Notice how this whole season has been bracketed. At the beginning of the Epiphany season, at the Baptism of Our Lord, the liturgical color was white, and in the Gospel reading we heard the voice of the heavenly Father say, of Jesus, “You are my beloved Son; with you I am well pleased.” Now at the conclusion of the Epiphany season, at the Transfiguration of Our Lord, the liturgical color once again is white, and once again we hear the Father’s voice, “This is my beloved Son; listen to him.” Perfect. A perfect inclusio, a brilliant bracketing at the start and the end of the Epiphany season. No question who this Jesus is. He is God’s beloved Son.
And that is what is so significant, then, for what follows in the church year and in the gospel narrative. For from this point on, Jesus is going to Jerusalem. He is going to Jerusalem, not to take up a throne there in the city of the kings, but rather to take up a cross, in the city that kills the prophets. And that is the shift now that takes place in the church year and in the gospels. Lent begins on Wednesday, a season in which the skies will darken, even as the days lengthen. Jesus is on a journey to Jerusalem, there to suffer and to die.
Why is he going there? He’s going there to suffer and die for you. For your sins, the holy Son of God will take up that cross. He will die on that cross for you and for me. For all the sinners of the world, and that means all of us, everybody. This is God’s mercy in action, Jesus dying on Calvary’s cross for the sins of the world. For Jesus sheds his holy blood to obtain forgiveness for you, to wash away your sins, the stain of guilt that would accuse you and condemn you as the sinner you are. But Jesus paid the price for all of that.
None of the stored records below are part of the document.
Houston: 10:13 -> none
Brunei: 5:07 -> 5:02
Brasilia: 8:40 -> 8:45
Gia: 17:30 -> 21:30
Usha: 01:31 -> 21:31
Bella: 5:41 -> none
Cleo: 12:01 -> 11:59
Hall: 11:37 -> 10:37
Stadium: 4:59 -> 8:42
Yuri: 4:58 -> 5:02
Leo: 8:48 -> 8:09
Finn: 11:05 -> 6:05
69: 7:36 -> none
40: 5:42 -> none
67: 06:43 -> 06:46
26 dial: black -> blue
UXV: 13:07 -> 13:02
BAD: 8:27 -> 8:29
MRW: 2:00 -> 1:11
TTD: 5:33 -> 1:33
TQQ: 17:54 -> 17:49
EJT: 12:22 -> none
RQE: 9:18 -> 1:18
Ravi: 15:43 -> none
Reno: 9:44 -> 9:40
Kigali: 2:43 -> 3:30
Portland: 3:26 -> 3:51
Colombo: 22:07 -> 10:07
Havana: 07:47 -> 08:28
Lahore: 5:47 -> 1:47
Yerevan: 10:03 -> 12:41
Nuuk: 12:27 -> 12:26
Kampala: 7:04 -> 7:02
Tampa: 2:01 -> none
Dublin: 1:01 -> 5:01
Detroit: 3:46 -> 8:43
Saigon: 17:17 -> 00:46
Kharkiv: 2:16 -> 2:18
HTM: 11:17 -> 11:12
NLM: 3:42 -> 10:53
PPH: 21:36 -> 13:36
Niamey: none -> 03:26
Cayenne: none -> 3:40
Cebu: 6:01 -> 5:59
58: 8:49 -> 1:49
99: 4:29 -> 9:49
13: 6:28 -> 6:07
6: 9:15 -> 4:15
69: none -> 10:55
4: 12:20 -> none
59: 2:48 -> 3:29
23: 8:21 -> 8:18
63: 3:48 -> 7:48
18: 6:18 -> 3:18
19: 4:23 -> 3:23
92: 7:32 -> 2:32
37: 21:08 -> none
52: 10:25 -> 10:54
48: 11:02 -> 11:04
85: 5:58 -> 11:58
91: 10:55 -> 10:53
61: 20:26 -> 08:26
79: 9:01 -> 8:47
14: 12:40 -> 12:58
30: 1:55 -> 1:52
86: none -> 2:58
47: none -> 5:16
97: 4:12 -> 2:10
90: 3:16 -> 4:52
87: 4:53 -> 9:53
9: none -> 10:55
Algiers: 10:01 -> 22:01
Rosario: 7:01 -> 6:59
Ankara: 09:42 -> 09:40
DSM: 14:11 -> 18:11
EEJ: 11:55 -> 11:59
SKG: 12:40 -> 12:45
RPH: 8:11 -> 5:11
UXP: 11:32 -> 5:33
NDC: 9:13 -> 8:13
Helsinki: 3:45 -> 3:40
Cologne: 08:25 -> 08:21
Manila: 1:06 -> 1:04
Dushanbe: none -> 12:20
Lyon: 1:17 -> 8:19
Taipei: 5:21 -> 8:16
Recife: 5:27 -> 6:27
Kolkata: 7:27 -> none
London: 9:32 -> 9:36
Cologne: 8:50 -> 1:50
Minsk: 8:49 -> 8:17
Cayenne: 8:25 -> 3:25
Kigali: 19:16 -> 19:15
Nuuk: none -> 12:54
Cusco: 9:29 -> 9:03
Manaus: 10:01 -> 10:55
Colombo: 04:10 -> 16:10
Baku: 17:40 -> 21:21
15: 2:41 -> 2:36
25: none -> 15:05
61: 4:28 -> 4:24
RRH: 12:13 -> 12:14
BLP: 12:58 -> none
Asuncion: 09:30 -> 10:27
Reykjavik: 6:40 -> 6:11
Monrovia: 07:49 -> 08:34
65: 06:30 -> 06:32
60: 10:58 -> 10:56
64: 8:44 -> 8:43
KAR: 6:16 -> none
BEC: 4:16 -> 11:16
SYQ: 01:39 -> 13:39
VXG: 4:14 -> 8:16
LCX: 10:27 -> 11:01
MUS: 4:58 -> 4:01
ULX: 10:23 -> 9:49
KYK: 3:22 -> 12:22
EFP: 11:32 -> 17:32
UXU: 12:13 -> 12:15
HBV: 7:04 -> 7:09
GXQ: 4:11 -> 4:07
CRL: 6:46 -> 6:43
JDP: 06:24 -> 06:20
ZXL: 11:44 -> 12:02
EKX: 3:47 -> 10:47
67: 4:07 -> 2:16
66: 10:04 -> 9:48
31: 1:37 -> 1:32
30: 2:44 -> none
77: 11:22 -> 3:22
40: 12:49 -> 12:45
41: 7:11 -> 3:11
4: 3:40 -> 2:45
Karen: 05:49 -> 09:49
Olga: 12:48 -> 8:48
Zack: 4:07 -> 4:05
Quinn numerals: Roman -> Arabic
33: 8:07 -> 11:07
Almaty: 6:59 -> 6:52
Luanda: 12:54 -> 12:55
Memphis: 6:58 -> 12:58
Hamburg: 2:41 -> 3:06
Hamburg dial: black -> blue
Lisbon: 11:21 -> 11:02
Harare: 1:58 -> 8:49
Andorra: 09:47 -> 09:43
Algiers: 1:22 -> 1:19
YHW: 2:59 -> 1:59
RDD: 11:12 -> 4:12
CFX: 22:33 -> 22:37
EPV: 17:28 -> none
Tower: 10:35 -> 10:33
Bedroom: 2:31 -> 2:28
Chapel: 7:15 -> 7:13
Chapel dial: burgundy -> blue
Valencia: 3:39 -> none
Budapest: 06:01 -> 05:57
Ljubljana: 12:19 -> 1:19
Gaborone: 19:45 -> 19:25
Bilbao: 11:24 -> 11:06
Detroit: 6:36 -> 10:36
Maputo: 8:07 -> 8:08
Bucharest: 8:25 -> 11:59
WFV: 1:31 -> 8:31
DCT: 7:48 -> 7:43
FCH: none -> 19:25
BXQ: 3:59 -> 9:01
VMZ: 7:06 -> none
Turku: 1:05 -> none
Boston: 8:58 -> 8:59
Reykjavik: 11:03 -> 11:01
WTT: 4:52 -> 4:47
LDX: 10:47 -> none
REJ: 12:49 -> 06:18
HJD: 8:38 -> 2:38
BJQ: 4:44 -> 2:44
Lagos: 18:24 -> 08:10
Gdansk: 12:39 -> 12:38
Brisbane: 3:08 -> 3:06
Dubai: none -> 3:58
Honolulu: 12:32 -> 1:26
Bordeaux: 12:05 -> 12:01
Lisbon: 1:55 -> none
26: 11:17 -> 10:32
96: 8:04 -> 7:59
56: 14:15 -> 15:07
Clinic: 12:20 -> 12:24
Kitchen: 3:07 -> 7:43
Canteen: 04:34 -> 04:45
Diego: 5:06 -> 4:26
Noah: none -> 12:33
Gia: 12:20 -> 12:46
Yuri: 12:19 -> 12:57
You see, that’s the point. That’s why Transfiguration works so well as the bridge between Epiphany and Lent, and why the Transfiguration works so well as the pivot point in the narrative of the gospels. In the first part, in the early chapters of the gospels and in the weeks of the Epiphany season, we see Jesus showing forth his glory as the Son of God. Transfiguration, then, serves as the culmination, the climax, of Jesus manifesting his glory and his identity as the Son of God.
But at the same time, Transfiguration works as our bridge into the Lenten season. Now we know who it is who will be going to the cross for us. “Listen to him,” the Father says, “listen when this Jesus tells you about how he needs to go up to Jerusalem, to be rejected and to be handed over, to suffer and to be killed at the hands of sinful men.” Yes, listen to him! This is necessary, this is essential to God’s plan to redeem sinful mankind. And there is no Plan B.
And this glory that Jesus displays at his Transfiguration–this is the glory that God’s own Son had in the beginning with the Father. And it is the same glory he will return to, once he has completed the saving mission for which he came. The Father will raise up his beloved Son on the day of resurrection. The Son will return then to his Father on the day of his ascension.
And guess what, beloved? No, don’t guess; know this for certain: You will share in Christ’s resurrection. You too will be with Christ in heaven, to share in eternal life with him. For you are baptized. You believe in Christ. You are trusting in him for your salvation. Jesus only. Nothing else. Nobody else. Jesus only, God’s own Son, his beloved Son. Jesus only, the only Savior for sinners, dying on the cross and rising from the dead.
Today is Transfiguration, and we get all that on this day. Yes, today is Transfiguration, the perfect bridge between Epiphany and Lent.